In a world where shame and stigma around mental health can secretly suffocate success and happiness – changing the narrative is key. When vulnerability and adversity is seen as an opportunity to expand, rather than a weakness to overcome, it can create a ripple effect in organizations that is rooted in trust and authenticity. When we feel safe and seen – we unlock community, confidence, and innovation.
In this story-driven and creative presentation, Amanda Lipp takes your audience through a series of powerful lessons that inspire us to think differently about mental health – for ourselves and in the workplace. Using my ‘crayon box method’, we uncover the layers that are holding you back so you can thrive and then pay-it-forward. As a filmmaker, she weaves in stories of people’s journeys to illustrate the diversity of resilience – that everyone’s path looks differently. Amanda uses crayons as a creative and fun metaphor to dig deep and think “outside the box” of mental health.
Learning Objectives:
Sometimes our “life plans” don’t go exactly how we planned. But your voice and every step is significant. There is a superpower underneath your unique story and identity. Amanda Lipp shares her full circle journey from being a patient at a psychiatric hospital and dropping out of college, to becoming an young leader and documentary filmmaker in mental health care.
Pulling up a seat at the table can be feel vulnerable and scary. At the age of 19, Amanda was appointed to the largest grassroots mental health nonprofit in the U.S., the National Alliance on Mental Illness (NAMI), making her the first and youngest board member in the organization’s history. This led to serving on Google’s Mental Health Advisory Panel. These roles catapulted her into learning “on the job” the politics and responsibility of leadership – while also balancing her own personal identity, hobbies, and dreams. Amanda challenges youth to lean into their passion, get uncomfortable, and speak up. A feeling of Failure really stands for a First Attempt In Learning. And to not forget to have fun and invest in yourself in the process.
Learning Objectives:
Being bold doesn’t always look loud. Sometimes it looks like making a quiet, unconventional choice – and standing by it.
For Amanda Lipp, that choice was vanlife. During the pandemic, she built a van and radically simplified her life. What started as a practical decision became a powerful metaphor for how Amanda leads, creates, and protects her mental health. As an introvert who does very extroverted work, the van forced her to ask better questions: What does she actually need? What’s just noise? And what happens when she designs her life on purpose instead of by default?

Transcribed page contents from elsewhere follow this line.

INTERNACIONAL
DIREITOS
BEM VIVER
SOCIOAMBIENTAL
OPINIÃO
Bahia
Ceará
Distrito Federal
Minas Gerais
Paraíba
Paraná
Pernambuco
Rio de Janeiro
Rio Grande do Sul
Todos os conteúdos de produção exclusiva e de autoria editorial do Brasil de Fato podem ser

This keynote invites audiences to reflect on the places where they’ve been playing it safe – personally or professionally – and what it might look like to live and work more authentically. Using vanlife as a metaphor, Amands explores how daring to be different creates space for clarity, creativity, and more human-centered leadership. Because innovation doesn’t come from copying what’s expected – it comes from trusting who you are.
Learning Objectives:
Amanda spent three months in a psychiatric hospital during college, hearing patients’ stories of struggle and triumph - including her own. She learned from the inside-out how the system works, and the role of empathy and peers in healing. She shares how hitting rock bottom showed her a way out, and motivated her to finally face her issues. While in the hospital, a thoughtful nurse handed Amanda a box of crayons. This simple gesture became a pivotal moment in Amanda’s healing and identity, and was ultimately the first step in her becoming a young leader and filmmaker in mental health care. Amanda shares how 'the little things' can make all the difference, and the power of storytelling in self-empowerment and systems-change. In this presentation, Amanda weaves in her own personal story, creative exercises using crayons, wellness tips, and short films she's produced featuring people's mental health stories.

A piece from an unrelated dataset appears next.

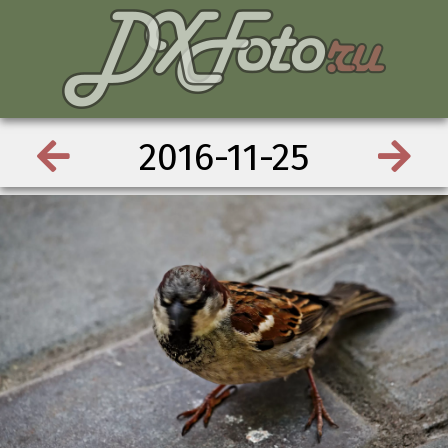
2016-11-25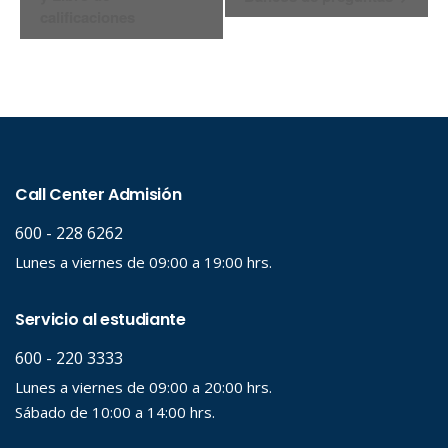
del
calificaciones
Evento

"I believe we're always healing from something, and fostering our wellness is a constant practice" - AL
Learning points:
Amanda’s journey to becoming a filmmaker began with storyboarding patient’s stories in the psychiatric hospital. Upon discharge, Amanda began producing short films about mental health with clients around the U.S. Having now interviewed over 300 people across 80 short films, Amanda has witnessed a range of powerfully vulnerable and diverse stories. In this presentation, Amanda shares short films and behind-the-scenes of her filmmaking practices. Plus, the bigger picture of how films can be applied to digital advertising, research studies, and treatment programs. And perhaps, most importantly, how filmmaking practice can translate to everyday values in life: people want to be heard, seen, and represented.